I don't have a problem with PAs in terms of career, they can just be frustrating when you're a student. Fact of the matter is that there are not enough MDs for the increase in health care and not enough money to go around. So the options are: a) mint more MDs, devaluing the degree, and pay each MD less b) employ more cheap midlevels so that the MDs can cover more ground. I'll take the PAs any day. That being said, replaceability by midlevels (NPs are much more of a threat than PAs) is a consideration in what specialty to pursue - FP'd better be watching their backs, but surgeons aren't sweating it too much.
 
I dont think a PA should be able to write prescriptions. The PA is to an MD as a psychologist is to a psychiatrist. That's how I see it. Granted there are many psychologists out there who are better at healing mental health than psychiatrists. It doesnt say anything about who is the better professional. But I think you damn well better have a strong academic background in all the science that goes into writing an Rx

I've been treated by more unknowledgable primary care docs than PA's so I'm not buying the academic background angle. I've had ten or so primary care personal physicians, and two or three could tell me the difference in mechanism between two different classes of antibiotics as they were prescribing them to me. I know this because I am a micro med tech, and I want to know if they know what their prescribing me. Usually, they don't. They just know what is supposed to work for this or that type of infection (as would an experienced PA).

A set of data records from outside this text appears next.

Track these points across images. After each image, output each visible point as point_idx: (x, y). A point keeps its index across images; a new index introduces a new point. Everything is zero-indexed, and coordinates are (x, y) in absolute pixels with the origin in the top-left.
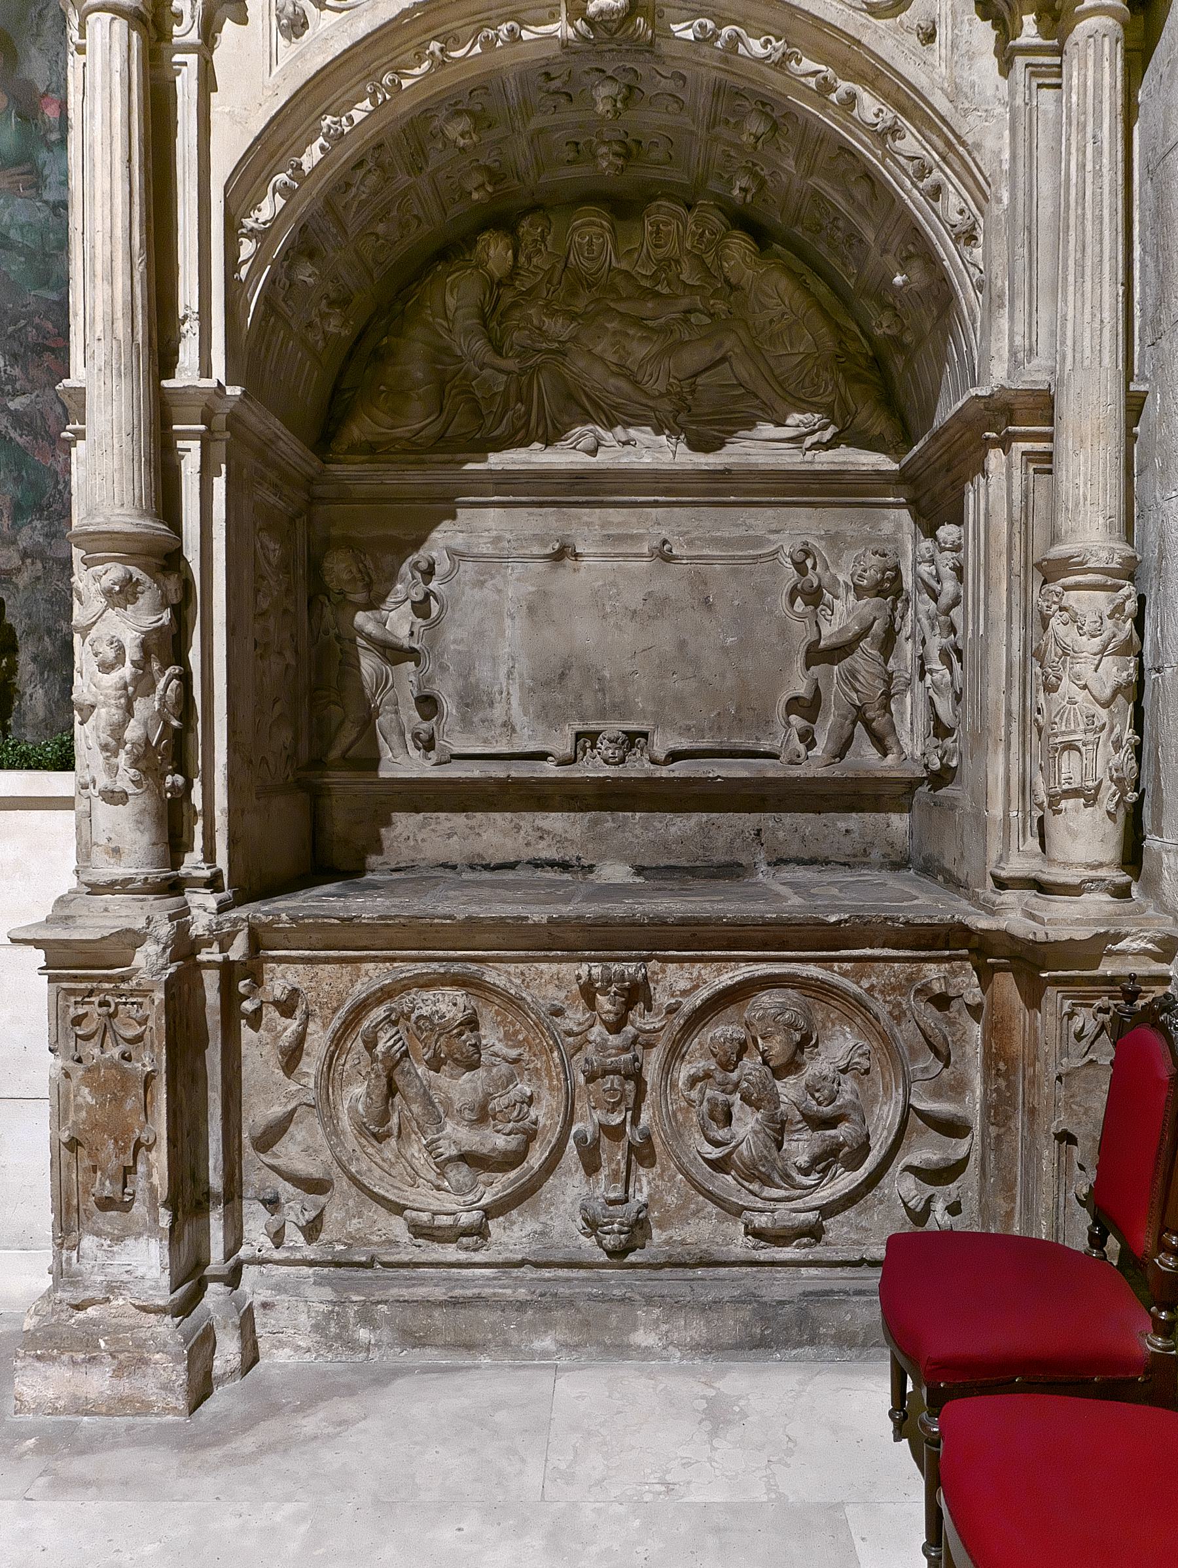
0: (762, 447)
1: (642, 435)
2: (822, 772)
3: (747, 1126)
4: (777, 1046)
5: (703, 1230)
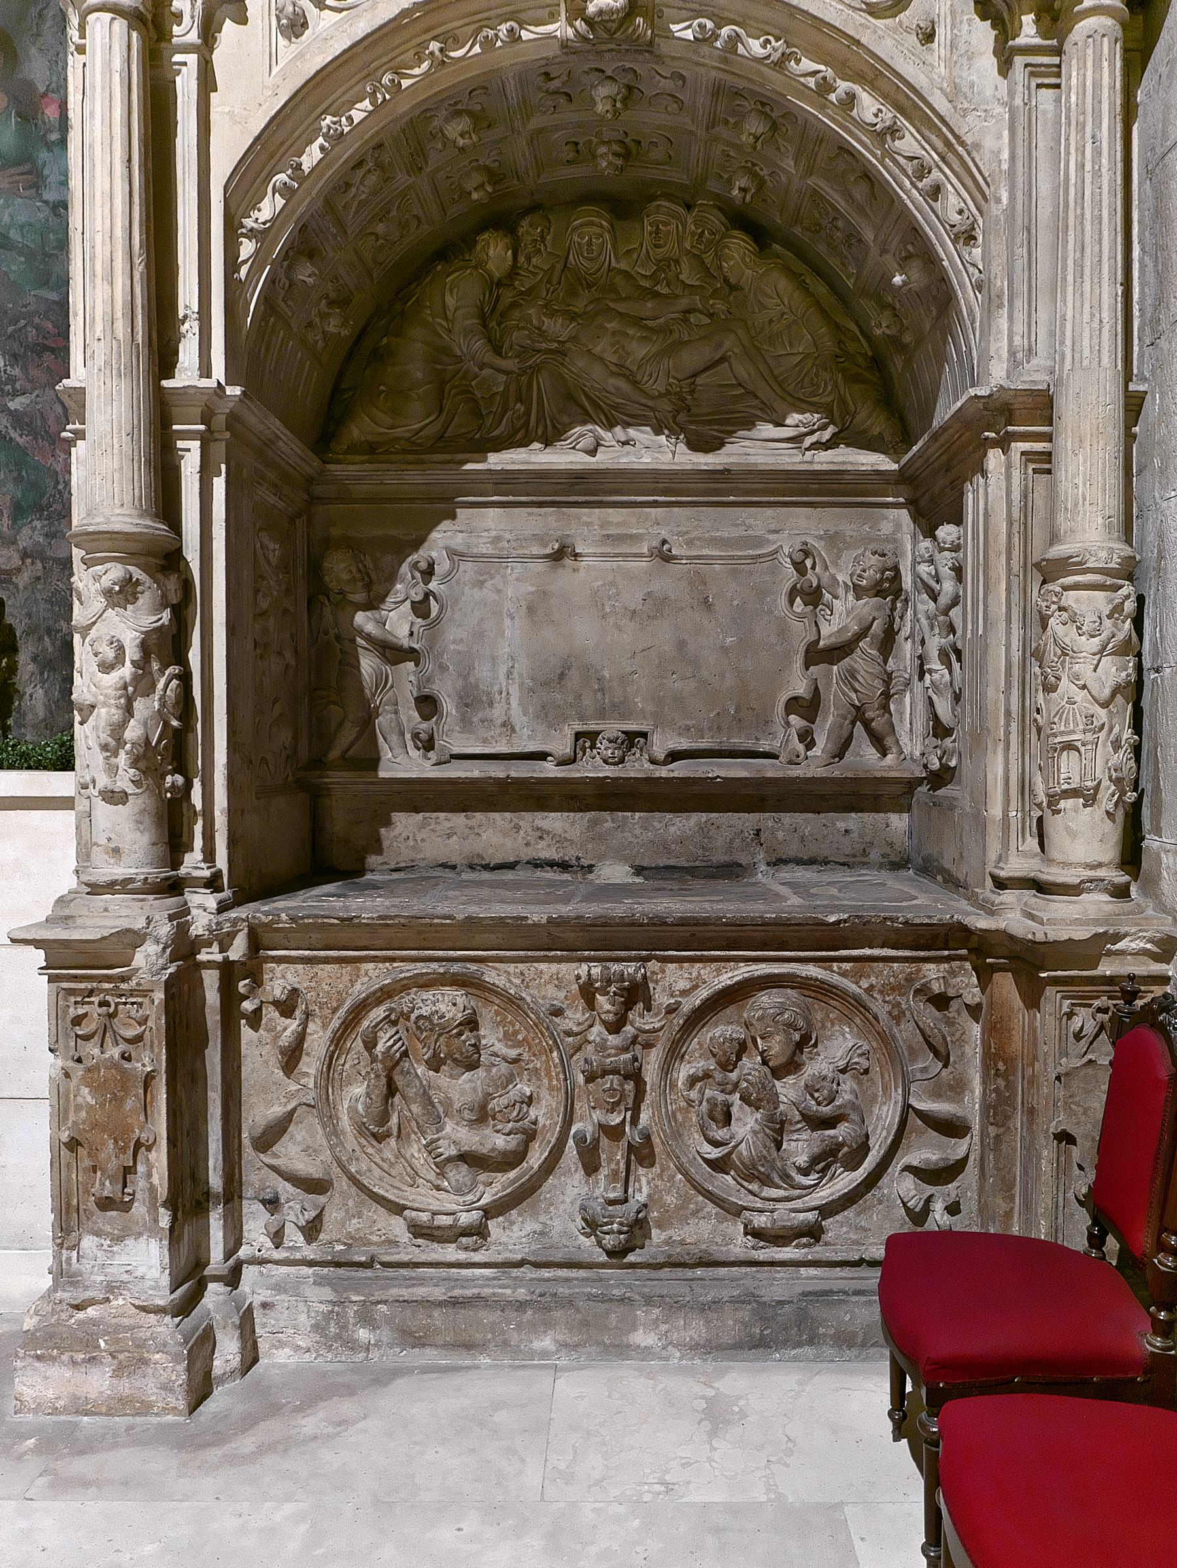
0: (762, 447)
1: (642, 435)
2: (821, 772)
3: (746, 1126)
4: (777, 1046)
5: (703, 1230)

Last time I went to a family doc, he wanted to give me HCTZ for my hypertension. I said, "Is that Potassium sparing or wasting?" He said, "I don't know, let me look at my Palm Pilot." Come on, I learned that as an undergrad.

If you take a family doc with 20 years of experience vs. a PA with 20 years of experience, I highly doubt that you'd be able to detect a difference in their "strong science background." In fact, I think that I would bet on the PA because in my state, they have to take a recertification exam every seven years.

If you want to make money off of having a PA, you have to have them prescribing. It's very simple. The whole reason that they are there are to circulate patients in need of healthcare and save you work on the easy cases.

I will defend PA's wholeheartedly, because my state needs them! Our only problem is that we don't have enough resources to train more than we do. If they did, then I would have gotten into PA school; and I wouldn't have had to go 200K into debt learning a bunch of unnecessary BS for 7 years.
 
FP'd better be watching their backs, but surgeons aren't sweating it too much.

Family practitioners in my state and the state that I am from have waiting lines out the door every day full of insured people that they just can't see. They welcome PA's, pay 'em what they want, offer loan repayment, build 'em a statue, whatever. They are not watching their backs, they are turning around and hugging PAs.

I go to school in an urban area, and I still have to wait six weeks to get into see a primary care doc. I ask for the PA because I don't want to wait so long. Many of our family med faculty are so busy that they can't even consider taking new patients. I am quite sure that they are not feeling a need to watch their backs. If they ever do feel "threatened," they can solve the "threat" themselves. Just don't hire them! Ultimately the PA is an employee of the doctor's group.
 
Family practitioners in my state and the state that I am from have waiting lines out the door every day full of insured people that they just can't see. They welcome PA's, pay 'em what they want, offer loan repayment, build 'em a statue, whatever. They are not watching their backs, they are turning around and hugging PAs.

Yeah, for now. But eventually insurance/the government will say, hey, PAs are cheaper than MDs. And the PA/NPs don't seem to be killing people. So why exactly are we paying the MDs twice as much? Then the scope of practice regulations will be loosened, especially on the NP side because the board of nursing isn't exactly against giving nurses everything MDs have. It's already happening in Britain. I don't think it's going to happen next year or even in five years, but we're deciding what we'll do for the next 30 years, and I think within that time frame the FP doc as we know it may very well vanish.